AssemblyAI is designed for enterprise-grade applications requiring accurate English transcription with features like speaker diarization, turn-based conversation management, and customizable confidence thresholds, making it ideal for voice agents, customer support systems, and conversational AI applications.

## 2. Key Features of AssemblyAI STT

AssemblyAI offers comprehensive features for enterprise speech recognition:

* **Universal Model**: High-accuracy English speech recognition model with enterprise-grade performance.

* **Real-Time Streaming**: WebSocket-based streaming API with immutable transcripts and turn-based transcription for voice agent applications.

* **Speaker Diarization**: Identify and separate different speakers in English audio streams.

* **Turn-Based Transcription**: Provides speaking turns with unique identifiers, word-level metadata, and configurable silence detection.

* **High Accuracy**: English transcription with enterprise-grade accuracy and low word error rates.

* **Format Flexibility**: Supports PCM16 and Mu-law encoding with configurable sample rates for different telephony providers.

* **Enterprise Features**: Batch and real-time processing, custom vocabulary, confidence scoring, and detailed analytics.

## 3. How Bolna Uses AssemblyAI for STT

Bolna AI integrates AssemblyAI's STT technology to enable accurate multilingual transcription for voice agents. Here's how Bolna leverages AssemblyAI:

* **Real-Time Voice Processing**:
  Bolna uses AssemblyAI's streaming WebSocket API (v3) to convert spoken language into text in real time. The immutable transcript feature ensures stable text progression without overwrites.

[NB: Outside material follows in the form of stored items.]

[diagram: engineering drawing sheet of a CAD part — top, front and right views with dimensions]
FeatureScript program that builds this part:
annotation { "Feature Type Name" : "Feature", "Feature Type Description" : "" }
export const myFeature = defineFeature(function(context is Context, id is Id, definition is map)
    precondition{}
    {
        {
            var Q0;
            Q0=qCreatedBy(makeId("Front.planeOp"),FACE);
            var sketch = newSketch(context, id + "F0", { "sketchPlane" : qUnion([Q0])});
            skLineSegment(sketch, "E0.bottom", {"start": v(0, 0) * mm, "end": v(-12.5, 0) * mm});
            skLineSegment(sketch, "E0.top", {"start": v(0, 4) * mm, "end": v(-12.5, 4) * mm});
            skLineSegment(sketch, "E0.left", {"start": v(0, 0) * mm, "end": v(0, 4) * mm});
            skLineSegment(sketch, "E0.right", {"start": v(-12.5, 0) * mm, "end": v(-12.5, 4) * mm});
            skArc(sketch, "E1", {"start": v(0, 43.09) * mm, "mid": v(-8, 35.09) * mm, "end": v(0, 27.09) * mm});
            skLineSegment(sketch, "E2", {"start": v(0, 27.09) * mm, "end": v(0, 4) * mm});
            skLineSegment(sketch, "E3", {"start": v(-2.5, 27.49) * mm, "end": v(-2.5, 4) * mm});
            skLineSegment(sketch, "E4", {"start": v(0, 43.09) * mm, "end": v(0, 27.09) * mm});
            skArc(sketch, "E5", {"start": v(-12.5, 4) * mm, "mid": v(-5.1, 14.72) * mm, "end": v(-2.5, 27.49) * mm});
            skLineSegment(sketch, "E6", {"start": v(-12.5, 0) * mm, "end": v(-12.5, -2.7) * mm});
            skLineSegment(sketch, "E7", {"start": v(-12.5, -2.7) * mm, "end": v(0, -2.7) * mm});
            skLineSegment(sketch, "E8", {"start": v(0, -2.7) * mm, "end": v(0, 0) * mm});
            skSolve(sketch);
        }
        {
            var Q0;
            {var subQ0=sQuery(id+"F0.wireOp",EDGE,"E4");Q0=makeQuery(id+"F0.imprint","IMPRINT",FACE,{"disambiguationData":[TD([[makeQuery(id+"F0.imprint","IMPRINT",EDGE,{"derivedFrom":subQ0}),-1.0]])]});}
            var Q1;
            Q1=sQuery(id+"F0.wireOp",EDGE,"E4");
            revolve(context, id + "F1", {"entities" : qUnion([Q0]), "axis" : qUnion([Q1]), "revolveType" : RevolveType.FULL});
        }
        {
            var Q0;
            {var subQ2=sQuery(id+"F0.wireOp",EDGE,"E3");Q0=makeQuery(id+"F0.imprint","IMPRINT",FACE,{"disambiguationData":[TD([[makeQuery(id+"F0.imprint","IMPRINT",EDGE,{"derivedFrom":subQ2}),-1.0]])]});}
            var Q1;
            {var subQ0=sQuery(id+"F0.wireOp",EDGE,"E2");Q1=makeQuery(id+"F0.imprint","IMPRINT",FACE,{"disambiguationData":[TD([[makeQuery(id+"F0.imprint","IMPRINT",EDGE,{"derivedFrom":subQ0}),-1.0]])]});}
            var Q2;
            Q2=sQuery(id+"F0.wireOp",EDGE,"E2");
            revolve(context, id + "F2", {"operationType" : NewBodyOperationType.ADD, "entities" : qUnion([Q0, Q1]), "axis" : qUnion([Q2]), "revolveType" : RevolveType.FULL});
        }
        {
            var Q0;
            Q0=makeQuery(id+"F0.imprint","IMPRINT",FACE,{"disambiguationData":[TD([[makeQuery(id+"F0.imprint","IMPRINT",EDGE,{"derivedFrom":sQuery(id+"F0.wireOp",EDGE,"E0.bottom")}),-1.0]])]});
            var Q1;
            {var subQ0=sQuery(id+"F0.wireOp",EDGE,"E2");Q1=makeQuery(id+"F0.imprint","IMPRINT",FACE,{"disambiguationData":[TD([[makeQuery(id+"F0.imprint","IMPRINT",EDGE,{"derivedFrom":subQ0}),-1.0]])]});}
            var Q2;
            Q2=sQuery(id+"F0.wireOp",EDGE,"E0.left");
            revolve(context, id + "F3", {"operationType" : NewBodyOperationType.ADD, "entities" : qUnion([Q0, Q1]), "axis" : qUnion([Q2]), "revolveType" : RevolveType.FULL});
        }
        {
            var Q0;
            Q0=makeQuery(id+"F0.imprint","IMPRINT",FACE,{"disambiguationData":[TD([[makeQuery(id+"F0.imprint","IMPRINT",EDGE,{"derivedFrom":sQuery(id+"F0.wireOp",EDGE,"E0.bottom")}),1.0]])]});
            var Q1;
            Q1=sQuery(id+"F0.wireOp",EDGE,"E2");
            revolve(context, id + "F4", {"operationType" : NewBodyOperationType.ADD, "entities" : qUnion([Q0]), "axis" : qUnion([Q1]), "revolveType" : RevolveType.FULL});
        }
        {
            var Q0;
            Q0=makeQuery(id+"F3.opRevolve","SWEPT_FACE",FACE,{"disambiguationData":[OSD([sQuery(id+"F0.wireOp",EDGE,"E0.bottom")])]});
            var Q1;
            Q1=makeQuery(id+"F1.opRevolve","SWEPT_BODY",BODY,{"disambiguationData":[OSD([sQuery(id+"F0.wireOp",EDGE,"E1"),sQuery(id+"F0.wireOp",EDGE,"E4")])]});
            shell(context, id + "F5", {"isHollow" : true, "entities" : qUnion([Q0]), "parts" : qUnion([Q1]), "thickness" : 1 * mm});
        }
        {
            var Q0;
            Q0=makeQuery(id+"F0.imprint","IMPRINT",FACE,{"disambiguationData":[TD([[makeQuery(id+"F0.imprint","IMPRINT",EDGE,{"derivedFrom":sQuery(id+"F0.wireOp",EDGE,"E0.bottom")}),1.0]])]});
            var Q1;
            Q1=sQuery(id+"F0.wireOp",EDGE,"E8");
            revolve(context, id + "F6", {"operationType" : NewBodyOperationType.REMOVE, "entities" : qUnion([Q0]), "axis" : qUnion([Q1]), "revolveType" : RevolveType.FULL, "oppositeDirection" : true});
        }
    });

* **English Voice Agent Support**:
  Bolna voice agents use AssemblyAI's streaming API for real-time English transcription with high accuracy and low latency.

* **Turn-Based Conversation Management**:
  Bolna leverages AssemblyAI's turn-based transcription to structure conversations, with each speaking turn having unique identifiers for better context management and response generation.

* **Telephony Provider Optimization**:
  Bolna automatically configures audio encoding (Mu-law for Twilio, Linear16 for others) and sample rates (8kHz for telephony, 16kHz for web) based on the provider.

* **Streaming and Batch Processing**:
  Bolna supports both real-time streaming for live conversations and batch processing for recorded calls, using AssemblyAI's HTTP API for non-streaming scenarios.

* **Enterprise-Grade Reliability**:
  Bolna uses AssemblyAI's enterprise features including automatic language detection, confidence thresholds, and detailed latency tracking for production voice applications.

## 4. List of AssemblyAI models supported on Bolna AI

| Model     |
| --------- |
| universal |

## 5. Supported Languages

For real-time voice agents, AssemblyAI streaming supports:

* **English** - en

## Conclusion

AssemblyAI's STT capabilities empower Bolna AI to deliver highly accurate, real-time English speech-to-text transcription for voice agents. By integrating AssemblyAI's streaming technology, Bolna provides turn-based conversation management, immutable transcripts, and enterprise-grade reliability for production voice AI applications.